- Your objective:
Out of the records below, copy all lines in which the word "Płocku" occurs.

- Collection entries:
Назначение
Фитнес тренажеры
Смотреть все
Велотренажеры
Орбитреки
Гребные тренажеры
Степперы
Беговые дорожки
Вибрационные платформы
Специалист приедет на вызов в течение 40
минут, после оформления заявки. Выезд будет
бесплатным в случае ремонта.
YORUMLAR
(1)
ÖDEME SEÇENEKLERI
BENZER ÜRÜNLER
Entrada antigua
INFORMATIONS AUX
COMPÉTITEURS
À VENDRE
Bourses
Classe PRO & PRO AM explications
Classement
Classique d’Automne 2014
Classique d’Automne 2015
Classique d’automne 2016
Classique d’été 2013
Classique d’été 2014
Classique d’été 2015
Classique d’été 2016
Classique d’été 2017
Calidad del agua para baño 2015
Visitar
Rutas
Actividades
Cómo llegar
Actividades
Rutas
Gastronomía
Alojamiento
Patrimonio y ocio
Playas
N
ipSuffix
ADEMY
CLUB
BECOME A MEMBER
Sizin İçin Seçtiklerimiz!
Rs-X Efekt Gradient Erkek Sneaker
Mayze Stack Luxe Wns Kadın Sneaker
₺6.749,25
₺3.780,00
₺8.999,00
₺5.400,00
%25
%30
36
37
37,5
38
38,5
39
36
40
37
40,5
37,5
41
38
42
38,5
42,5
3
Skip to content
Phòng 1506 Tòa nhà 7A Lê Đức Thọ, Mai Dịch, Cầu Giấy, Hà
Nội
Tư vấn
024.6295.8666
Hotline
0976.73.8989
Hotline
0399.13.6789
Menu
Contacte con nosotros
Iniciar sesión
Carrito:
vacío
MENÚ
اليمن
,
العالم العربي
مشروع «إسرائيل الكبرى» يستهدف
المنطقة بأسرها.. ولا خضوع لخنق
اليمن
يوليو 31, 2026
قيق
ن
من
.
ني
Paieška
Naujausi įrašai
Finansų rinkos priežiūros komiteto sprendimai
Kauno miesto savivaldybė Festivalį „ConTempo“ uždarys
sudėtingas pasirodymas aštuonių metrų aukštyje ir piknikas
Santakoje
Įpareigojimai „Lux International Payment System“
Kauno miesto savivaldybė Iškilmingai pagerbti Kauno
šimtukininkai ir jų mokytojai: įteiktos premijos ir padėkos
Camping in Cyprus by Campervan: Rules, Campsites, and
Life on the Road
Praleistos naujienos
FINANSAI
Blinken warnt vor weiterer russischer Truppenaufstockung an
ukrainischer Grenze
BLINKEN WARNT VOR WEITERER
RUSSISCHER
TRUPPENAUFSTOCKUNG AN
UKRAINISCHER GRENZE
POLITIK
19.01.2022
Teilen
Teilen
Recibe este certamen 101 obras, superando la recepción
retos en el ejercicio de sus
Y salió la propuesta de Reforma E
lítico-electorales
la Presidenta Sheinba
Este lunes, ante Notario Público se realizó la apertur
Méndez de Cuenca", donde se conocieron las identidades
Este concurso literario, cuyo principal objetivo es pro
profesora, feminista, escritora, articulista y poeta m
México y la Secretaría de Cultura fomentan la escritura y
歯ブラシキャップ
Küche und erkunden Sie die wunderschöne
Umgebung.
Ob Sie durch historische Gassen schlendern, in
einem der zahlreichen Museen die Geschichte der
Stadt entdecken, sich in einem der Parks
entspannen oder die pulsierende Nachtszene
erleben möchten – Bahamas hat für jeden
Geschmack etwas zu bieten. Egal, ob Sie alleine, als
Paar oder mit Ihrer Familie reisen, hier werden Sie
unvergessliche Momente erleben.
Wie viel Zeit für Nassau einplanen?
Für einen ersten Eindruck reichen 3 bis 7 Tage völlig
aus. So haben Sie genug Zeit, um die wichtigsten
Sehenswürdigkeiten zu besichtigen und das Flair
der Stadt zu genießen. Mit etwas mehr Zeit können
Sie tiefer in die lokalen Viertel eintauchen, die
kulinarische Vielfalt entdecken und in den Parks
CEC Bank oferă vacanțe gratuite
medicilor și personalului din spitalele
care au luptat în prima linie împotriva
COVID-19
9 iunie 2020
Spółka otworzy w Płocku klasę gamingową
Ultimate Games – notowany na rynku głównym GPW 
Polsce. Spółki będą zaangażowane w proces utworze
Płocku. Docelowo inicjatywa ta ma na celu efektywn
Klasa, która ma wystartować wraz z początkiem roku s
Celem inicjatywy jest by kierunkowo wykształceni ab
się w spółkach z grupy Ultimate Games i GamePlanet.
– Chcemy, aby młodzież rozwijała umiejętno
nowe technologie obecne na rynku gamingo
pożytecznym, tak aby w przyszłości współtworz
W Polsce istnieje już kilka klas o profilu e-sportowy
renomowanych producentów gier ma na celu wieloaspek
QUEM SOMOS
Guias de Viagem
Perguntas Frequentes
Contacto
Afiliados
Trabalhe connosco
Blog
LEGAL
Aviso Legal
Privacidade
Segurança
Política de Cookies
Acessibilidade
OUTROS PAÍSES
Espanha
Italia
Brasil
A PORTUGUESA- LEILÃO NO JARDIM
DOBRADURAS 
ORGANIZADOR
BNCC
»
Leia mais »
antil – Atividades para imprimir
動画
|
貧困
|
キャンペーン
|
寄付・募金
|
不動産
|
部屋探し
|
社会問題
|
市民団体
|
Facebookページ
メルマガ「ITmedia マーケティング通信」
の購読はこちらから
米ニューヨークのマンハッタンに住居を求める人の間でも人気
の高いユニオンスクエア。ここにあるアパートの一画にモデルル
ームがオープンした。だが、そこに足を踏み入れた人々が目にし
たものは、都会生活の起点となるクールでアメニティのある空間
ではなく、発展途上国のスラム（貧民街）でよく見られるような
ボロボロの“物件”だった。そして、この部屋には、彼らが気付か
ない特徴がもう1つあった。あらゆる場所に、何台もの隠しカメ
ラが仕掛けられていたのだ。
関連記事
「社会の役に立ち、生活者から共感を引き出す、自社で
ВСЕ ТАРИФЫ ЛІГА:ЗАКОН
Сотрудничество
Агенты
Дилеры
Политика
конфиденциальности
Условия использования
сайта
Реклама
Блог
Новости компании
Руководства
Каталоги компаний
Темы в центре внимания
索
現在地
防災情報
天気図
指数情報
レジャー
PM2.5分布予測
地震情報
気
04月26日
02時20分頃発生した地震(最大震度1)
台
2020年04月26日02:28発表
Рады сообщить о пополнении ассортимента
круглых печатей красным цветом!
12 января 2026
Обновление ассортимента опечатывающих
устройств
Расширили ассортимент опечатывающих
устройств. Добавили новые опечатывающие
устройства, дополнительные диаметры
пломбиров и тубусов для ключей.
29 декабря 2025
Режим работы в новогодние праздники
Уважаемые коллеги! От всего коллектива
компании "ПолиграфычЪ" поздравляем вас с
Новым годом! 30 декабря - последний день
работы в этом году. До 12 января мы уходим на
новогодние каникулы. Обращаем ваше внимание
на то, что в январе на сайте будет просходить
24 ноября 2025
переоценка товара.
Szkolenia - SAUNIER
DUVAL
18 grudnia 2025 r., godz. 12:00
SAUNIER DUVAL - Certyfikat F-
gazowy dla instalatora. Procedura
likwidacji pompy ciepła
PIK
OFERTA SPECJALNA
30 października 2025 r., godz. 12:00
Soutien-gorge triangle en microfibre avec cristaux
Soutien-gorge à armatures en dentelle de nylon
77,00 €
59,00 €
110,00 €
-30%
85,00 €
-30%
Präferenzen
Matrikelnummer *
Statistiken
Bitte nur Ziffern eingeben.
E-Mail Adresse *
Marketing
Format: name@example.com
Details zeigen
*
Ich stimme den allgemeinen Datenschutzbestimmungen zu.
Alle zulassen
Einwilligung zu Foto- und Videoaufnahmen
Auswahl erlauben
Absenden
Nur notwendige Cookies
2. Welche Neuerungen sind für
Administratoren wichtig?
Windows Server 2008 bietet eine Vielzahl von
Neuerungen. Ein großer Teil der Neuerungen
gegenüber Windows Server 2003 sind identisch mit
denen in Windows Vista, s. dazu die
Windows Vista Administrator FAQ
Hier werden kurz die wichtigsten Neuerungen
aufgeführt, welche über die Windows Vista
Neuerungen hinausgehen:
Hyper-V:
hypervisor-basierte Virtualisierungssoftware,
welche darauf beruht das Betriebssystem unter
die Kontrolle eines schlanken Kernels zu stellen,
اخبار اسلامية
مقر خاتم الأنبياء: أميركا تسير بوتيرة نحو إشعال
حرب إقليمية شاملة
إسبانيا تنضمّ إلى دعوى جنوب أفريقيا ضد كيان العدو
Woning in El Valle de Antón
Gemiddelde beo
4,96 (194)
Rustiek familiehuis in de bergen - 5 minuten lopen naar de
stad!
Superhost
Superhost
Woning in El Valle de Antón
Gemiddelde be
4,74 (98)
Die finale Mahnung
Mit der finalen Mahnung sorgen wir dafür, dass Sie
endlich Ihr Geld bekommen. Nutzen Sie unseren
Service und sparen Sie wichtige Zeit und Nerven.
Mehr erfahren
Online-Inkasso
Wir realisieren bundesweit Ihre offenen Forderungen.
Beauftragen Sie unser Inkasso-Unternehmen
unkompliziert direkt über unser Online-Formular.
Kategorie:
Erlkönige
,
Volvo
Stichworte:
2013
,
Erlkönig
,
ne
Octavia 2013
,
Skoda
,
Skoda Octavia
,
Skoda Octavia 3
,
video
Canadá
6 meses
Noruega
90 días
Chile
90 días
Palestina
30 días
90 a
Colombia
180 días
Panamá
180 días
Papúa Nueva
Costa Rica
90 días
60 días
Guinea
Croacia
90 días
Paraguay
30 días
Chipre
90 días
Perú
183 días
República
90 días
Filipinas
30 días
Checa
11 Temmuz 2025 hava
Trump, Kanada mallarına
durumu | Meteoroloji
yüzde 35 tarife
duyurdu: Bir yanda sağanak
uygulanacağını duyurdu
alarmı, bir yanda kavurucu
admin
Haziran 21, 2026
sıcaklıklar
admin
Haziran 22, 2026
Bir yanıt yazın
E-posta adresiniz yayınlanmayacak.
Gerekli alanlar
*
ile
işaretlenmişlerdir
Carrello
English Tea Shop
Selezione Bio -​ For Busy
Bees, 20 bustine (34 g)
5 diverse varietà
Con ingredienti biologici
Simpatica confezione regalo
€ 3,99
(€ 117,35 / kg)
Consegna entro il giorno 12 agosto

- Response to the task:
Spółka otworzy w Płocku klasę gamingową
Płocku. Docelowo inicjatywa ta ma na celu efektywn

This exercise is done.